The Company tests annually whether intangible assets have suffered any impairment, in accordance with the accounting policy. These calculations require judgments and estimates to be made, and in the event of an unforeseen event these judgments and assumptions would need to be revised and the value of the intangible assets could be affected. There may be instances where the useful life of an asset is shortened to reflect the uncertainty of its estimated income generating life.
b. Trade receivable
Judgements are required in assessing the recoverability of overdue trade receivables and determining whether a provision against those receivables is required. Factors considered include the amount and timing of anticipated future payments and any possible actions that can be taken to mitigate the risk of non-payment.
c. Depreciation
Property, plant and equipment are depreciated over the estimated useful lives of the assets, after taking into account their estimated residual value. Management reviews the estimated useful lives and residual values of the assets annually in order to determine the amount of depreciation to be recorded during any reporting period. The useful lives and residual values are based on the Company's historical experience with similar assets and take into account anticipated technological changes. The depreciation for future periods is adjusted if there are significant changes from previous estimates.
d. Impairment of non-financial assets
In assessing impairment, management estimates the recoverable amount of each asset or cashgenerating unit based on expected future cash flows and uses an interest rate to discount them. Estimation uncertainty relates to assumptions about future operating results and the determination of a suitable discount rate.
e. Provisions
Provisions and liabilities are recognised in the period when it becomes probable that there will be future outflow of funds resulting from past operations or events and the amount of cash outflow can be reliably estimated.
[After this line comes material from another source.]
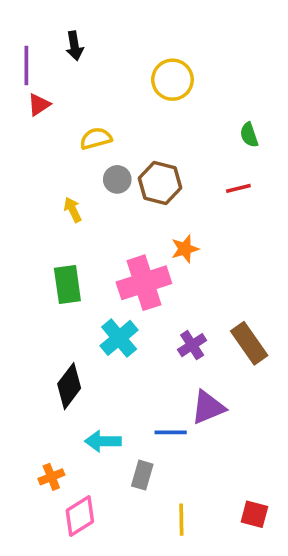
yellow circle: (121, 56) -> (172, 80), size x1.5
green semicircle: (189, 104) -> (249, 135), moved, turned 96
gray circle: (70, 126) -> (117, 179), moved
The timing of recognition and quantification of the liability require the application of judgment to existing facts and circumstances, which can be subject to change. Since the cash outlfows can take place many years in the future, the carrying amounts of provisions and liabilities are reviewed regularly and adjusted to take account of changing facts and circumstances.
f. Fair value measurement
Management uses valuation techniques to determine the fair value of financial instruments (where active market quotes are not available) and non-financial assets. This involves developing estimates and assumptions consistent with how market participants would price the instrument. Management bases its assumptions on observable data as far as possible, but this is not always available. In that case management used the best information available. Estimated fair values may vary from the actual prices that would be achieved in an arm's length transaction at the reporting date.